- [YOUR OBJECTIVE] The answer must be the full listing, restated word for word.

- [RECORDS FOR THIS EXERCISE]
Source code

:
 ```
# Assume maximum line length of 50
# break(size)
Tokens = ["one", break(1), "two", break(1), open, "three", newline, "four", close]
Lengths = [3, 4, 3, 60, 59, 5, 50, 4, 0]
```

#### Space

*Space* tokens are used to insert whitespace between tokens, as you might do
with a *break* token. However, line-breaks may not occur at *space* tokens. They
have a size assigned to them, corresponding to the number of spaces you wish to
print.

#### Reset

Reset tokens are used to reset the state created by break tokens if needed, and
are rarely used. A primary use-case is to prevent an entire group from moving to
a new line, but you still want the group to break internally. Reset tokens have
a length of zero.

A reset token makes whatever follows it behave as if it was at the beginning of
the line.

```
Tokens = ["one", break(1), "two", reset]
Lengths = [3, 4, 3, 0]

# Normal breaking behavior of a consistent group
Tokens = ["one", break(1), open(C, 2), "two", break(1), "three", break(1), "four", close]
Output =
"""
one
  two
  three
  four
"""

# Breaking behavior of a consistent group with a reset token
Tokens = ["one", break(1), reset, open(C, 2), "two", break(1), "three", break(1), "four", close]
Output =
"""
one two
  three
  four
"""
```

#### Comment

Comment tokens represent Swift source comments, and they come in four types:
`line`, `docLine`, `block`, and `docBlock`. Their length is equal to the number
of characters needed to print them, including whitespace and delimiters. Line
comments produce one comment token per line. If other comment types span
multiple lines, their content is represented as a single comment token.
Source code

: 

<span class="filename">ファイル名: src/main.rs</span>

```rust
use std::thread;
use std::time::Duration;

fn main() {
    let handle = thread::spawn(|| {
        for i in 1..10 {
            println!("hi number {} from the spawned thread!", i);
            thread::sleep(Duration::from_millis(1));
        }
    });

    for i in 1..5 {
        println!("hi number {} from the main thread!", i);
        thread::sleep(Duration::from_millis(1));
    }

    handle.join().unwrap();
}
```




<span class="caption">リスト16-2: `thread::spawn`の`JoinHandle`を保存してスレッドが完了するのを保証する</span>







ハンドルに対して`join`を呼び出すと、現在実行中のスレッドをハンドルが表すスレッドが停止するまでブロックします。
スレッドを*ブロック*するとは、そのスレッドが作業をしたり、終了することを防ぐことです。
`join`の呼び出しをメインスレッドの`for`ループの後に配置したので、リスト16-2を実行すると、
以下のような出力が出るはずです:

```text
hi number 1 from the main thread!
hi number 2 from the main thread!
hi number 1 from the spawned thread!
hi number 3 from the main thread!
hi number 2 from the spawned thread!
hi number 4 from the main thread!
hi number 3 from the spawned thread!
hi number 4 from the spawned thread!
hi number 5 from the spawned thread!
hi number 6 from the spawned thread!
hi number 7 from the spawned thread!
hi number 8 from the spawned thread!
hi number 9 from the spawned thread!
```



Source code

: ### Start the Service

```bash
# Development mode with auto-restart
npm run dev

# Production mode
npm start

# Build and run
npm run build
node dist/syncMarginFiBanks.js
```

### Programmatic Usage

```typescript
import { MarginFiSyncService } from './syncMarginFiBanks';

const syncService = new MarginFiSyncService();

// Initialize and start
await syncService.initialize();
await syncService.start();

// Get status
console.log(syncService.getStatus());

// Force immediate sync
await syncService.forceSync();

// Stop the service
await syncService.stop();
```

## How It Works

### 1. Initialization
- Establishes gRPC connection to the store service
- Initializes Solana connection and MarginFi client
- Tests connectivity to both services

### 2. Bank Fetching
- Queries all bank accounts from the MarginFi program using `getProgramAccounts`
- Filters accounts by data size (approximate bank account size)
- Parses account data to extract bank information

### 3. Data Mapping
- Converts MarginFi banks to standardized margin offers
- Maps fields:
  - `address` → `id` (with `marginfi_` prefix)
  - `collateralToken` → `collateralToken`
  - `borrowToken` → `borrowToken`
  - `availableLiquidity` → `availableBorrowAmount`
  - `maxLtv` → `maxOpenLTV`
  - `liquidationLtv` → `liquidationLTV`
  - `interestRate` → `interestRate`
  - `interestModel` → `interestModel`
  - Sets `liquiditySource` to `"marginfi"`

- [COMPLETED TASK]
Source code

:
 ```
# Assume maximum line length of 50
# break(size)
Tokens = ["one", break(1), "two", break(1), open, "three", newline, "four", close]
Lengths = [3, 4, 3, 60, 59, 5, 50, 4, 0]
```

#### Space

*Space* tokens are used to insert whitespace between tokens, as you might do
with a *break* token. However, line-breaks may not occur at *space* tokens. They
have a size assigned to them, corresponding to the number of spaces you wish to
print.

#### Reset

Reset tokens are used to reset the state created by break tokens if needed, and
are rarely used. A primary use-case is to prevent an entire group from moving to
a new line, but you still want the group to break internally. Reset tokens have
a length of zero.

A reset token makes whatever follows it behave as if it was at the beginning of
the line.

```
Tokens = ["one", break(1), "two", reset]
Lengths = [3, 4, 3, 0]

# Normal breaking behavior of a consistent group
Tokens = ["one", break(1), open(C, 2), "two", break(1), "three", break(1), "four", close]
Output =
"""
one
  two
  three
  four
"""

# Breaking behavior of a consistent group with a reset token
Tokens = ["one", break(1), reset, open(C, 2), "two", break(1), "three", break(1), "four", close]
Output =
"""
one two
  three
  four
"""
```

#### Comment

Comment tokens represent Swift source comments, and they come in four types:
`line`, `docLine`, `block`, and `docBlock`. Their length is equal to the number
of characters needed to print them, including whitespace and delimiters. Line
comments produce one comment token per line. If other comment types span
multiple lines, their content is represented as a single comment token.
Source code

: 

<span class="filename">ファイル名: src/main.rs</span>

```rust
use std::thread;
use std::time::Duration;

fn main() {
    let handle = thread::spawn(|| {
        for i in 1..10 {
            println!("hi number {} from the spawned thread!", i);
            thread::sleep(Duration::from_millis(1));
        }
    });

    for i in 1..5 {
        println!("hi number {} from the main thread!", i);
        thread::sleep(Duration::from_millis(1));
    }

    handle.join().unwrap();
}
```




<span class="caption">リスト16-2: `thread::spawn`の`JoinHandle`を保存してスレッドが完了するのを保証する</span>







ハンドルに対して`join`を呼び出すと、現在実行中のスレッドをハンドルが表すスレッドが停止するまでブロックします。
スレッドを*ブロック*するとは、そのスレッドが作業をしたり、終了することを防ぐことです。
`join`の呼び出しをメインスレッドの`for`ループの後に配置したので、リスト16-2を実行すると、
以下のような出力が出るはずです:

```text
hi number 1 from the main thread!
hi number 2 from the main thread!
hi number 1 from the spawned thread!
hi number 3 from the main thread!
hi number 2 from the spawned thread!
hi number 4 from the main thread!
hi number 3 from the spawned thread!
hi number 4 from the spawned thread!
hi number 5 from the spawned thread!
hi number 6 from the spawned thread!
hi number 7 from the spawned thread!
hi number 8 from the spawned thread!
hi number 9 from the spawned thread!
```



Source code

: ### Start the Service

```bash
# Development mode with auto-restart
npm run dev

# Production mode
npm start

# Build and run
npm run build
node dist/syncMarginFiBanks.js
```

### Programmatic Usage

```typescript
import { MarginFiSyncService } from './syncMarginFiBanks';

const syncService = new MarginFiSyncService();

// Initialize and start
await syncService.initialize();
await syncService.start();

// Get status
console.log(syncService.getStatus());

// Force immediate sync
await syncService.forceSync();

// Stop the service
await syncService.stop();
```

## How It Works

### 1. Initialization
- Establishes gRPC connection to the store service
- Initializes Solana connection and MarginFi client
- Tests connectivity to both services

### 2. Bank Fetching
- Queries all bank accounts from the MarginFi program using `getProgramAccounts`
- Filters accounts by data size (approximate bank account size)
- Parses account data to extract bank information

### 3. Data Mapping
- Converts MarginFi banks to standardized margin offers
- Maps fields:
  - `address` → `id` (with `marginfi_` prefix)
  - `collateralToken` → `collateralToken`
  - `borrowToken` → `borrowToken`
  - `availableLiquidity` → `availableBorrowAmount`
  - `maxLtv` → `maxOpenLTV`
  - `liquidationLtv` → `liquidationLTV`
  - `interestRate` → `interestRate`
  - `interestModel` → `interestModel`
  - Sets `liquiditySource` to `"marginfi"`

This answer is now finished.